§ **GIVEN TEXT**
The March 2008 Bay Area real estate numbers are in and it’s yet another decline in Bay Area home sales – for the seventh straight month. Year over year sales are down 41% and median price is down 16%.
For a closer look, check out the county by county numbers provided by DataQuick. Sales volume is down evenly for the most part except for San Francisco with a 20% decline. It’s the median price that has wild fluctuations by county, with San Francisco actually going up a fraction of a percent while Contra Costa, Napa, Solano and Sonoma all have 20%+ declines.
“Other parts of the state have been hit harder by the downturn in the housing market than the Bay Area. Most of the distress is in areas that absorbed spillover activity during the 2004 and 2005 frenzy. For the most part that’s the Central Valley and inland Southern California. It still appears that a lot of Bay Area activity is just on hold, waiting for the mortgage markets to open back up,” said Marshall Prentice, DataQuick president.
Perhaps Mr. Prentice is looking at things as a matter of scale. Or maybe his definition of the Bay Area is composed of San Francisco, Marin and San Mateo. Whatever his reasons, I find this statement strange and almost … uninformed (which seems odd since he has so much data at his fingertips.)
March is the beginning of the seasonal real estate season, the shotgun start of sorts. It should have been stronger, and helped along by a very light rainy season. Yet, the numbers aren’t showing any real strength.
Reductions in both sales volume and median price; an increasingly nervous consumer; continuing foreclosures; high inventory; and tight credit all seem to point to continued weakness in sales volume which will ultimately drive median prices lower.
I know folks are trying to pump sunshine into the market in a self-fulfilling prophesy type of way, but it’s becoming a bit silly given the reality of the situation and market.

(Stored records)
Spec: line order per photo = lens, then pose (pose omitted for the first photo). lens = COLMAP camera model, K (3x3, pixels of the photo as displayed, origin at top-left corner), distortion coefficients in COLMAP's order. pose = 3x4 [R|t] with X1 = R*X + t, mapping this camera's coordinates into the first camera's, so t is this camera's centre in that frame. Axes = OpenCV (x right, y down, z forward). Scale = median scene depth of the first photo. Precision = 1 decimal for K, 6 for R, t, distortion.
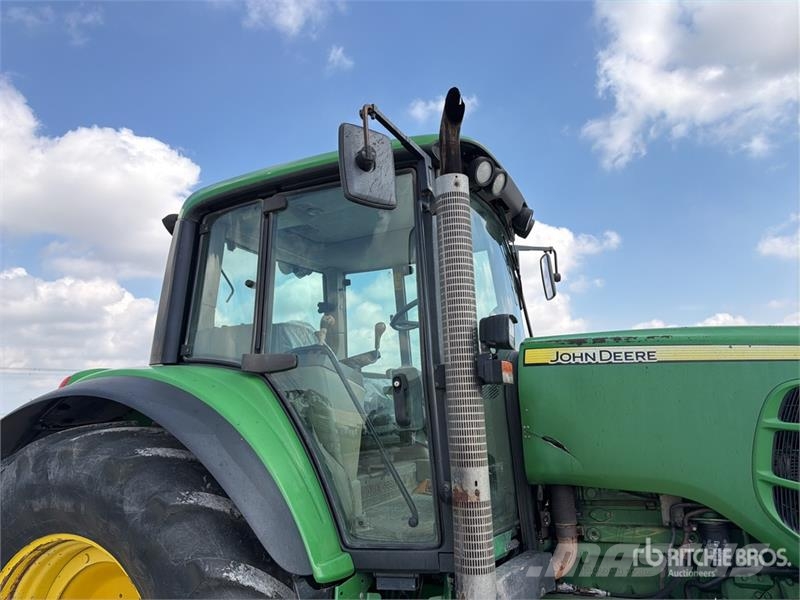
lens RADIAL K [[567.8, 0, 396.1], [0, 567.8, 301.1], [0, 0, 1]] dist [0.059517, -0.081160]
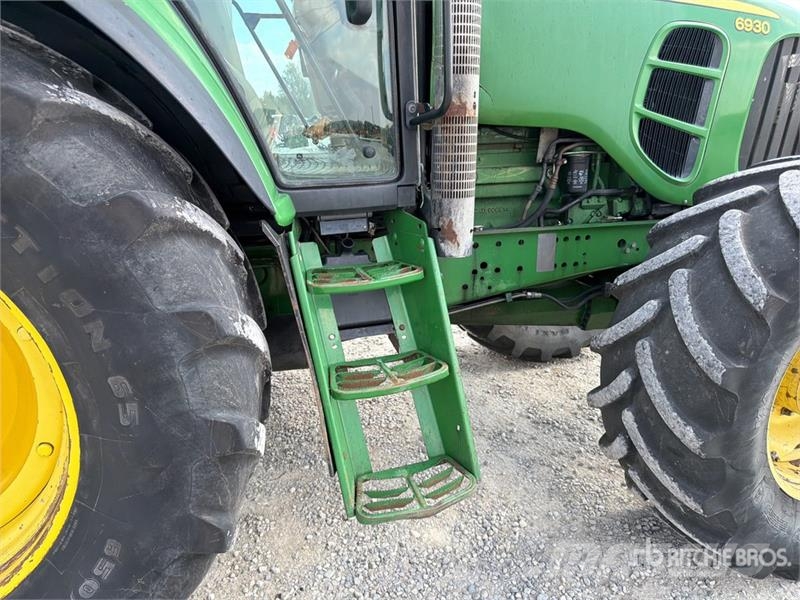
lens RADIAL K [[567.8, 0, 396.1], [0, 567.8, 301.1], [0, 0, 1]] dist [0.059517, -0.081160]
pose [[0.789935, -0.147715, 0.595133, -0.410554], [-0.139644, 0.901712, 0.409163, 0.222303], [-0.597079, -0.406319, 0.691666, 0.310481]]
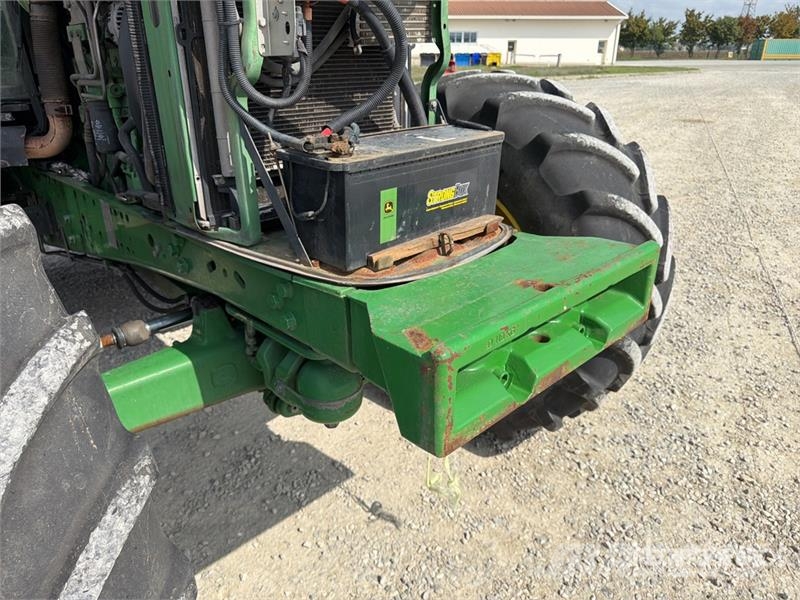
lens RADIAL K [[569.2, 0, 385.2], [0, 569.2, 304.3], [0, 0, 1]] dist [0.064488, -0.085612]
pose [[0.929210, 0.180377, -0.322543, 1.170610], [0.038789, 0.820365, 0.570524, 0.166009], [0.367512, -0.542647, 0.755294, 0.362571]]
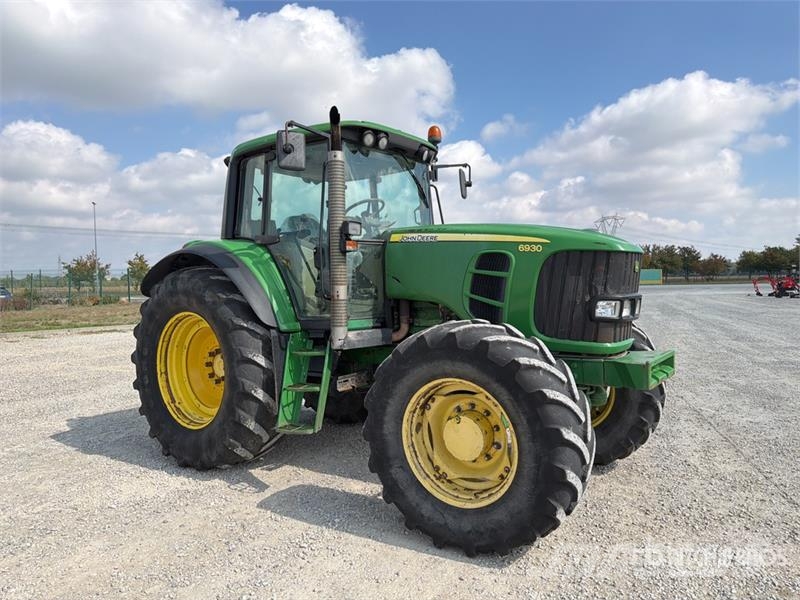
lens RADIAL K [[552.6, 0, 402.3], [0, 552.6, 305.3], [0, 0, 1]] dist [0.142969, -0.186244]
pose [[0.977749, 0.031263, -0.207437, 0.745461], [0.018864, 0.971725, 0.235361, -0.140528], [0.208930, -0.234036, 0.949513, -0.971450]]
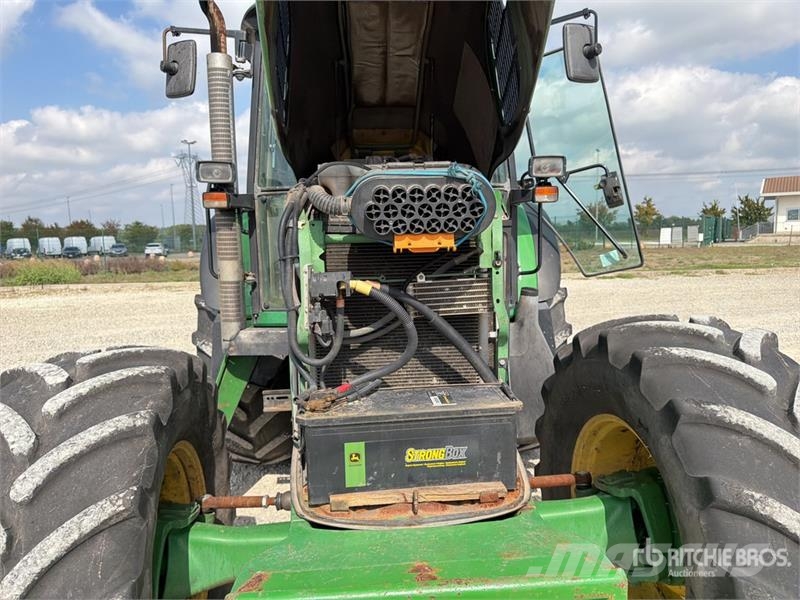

§ **USING THE INFORMATION**
a: Answer these questions using the Bay Area home sales post:
(i) By what percentage were year over year sales down?
(ii) Which county's median price went up?
(iii) What position does Marshall Prentice hold?
b: Repeat everything in the Bay Area home sales post from "Perhaps Mr. Prentice" down to "any real strength.", word for word.

§ **RESULTS OF THE TASKS**
a:
(i) 41%
(ii) San Francisco, by a fraction of a percent
(iii) DataQuick president

b:
Perhaps Mr. Prentice is looking at things as a matter of scale. Or maybe his definition of the Bay Area is composed of San Francisco, Marin and San Mateo. Whatever his reasons, I find this statement strange and almost … uninformed (which seems odd since he has so much data at his fingertips.)
March is the beginning of the seasonal real estate season, the shotgun start of sorts. It should have been stronger, and helped along by a very light rainy season. Yet, the numbers aren’t showing any real strength.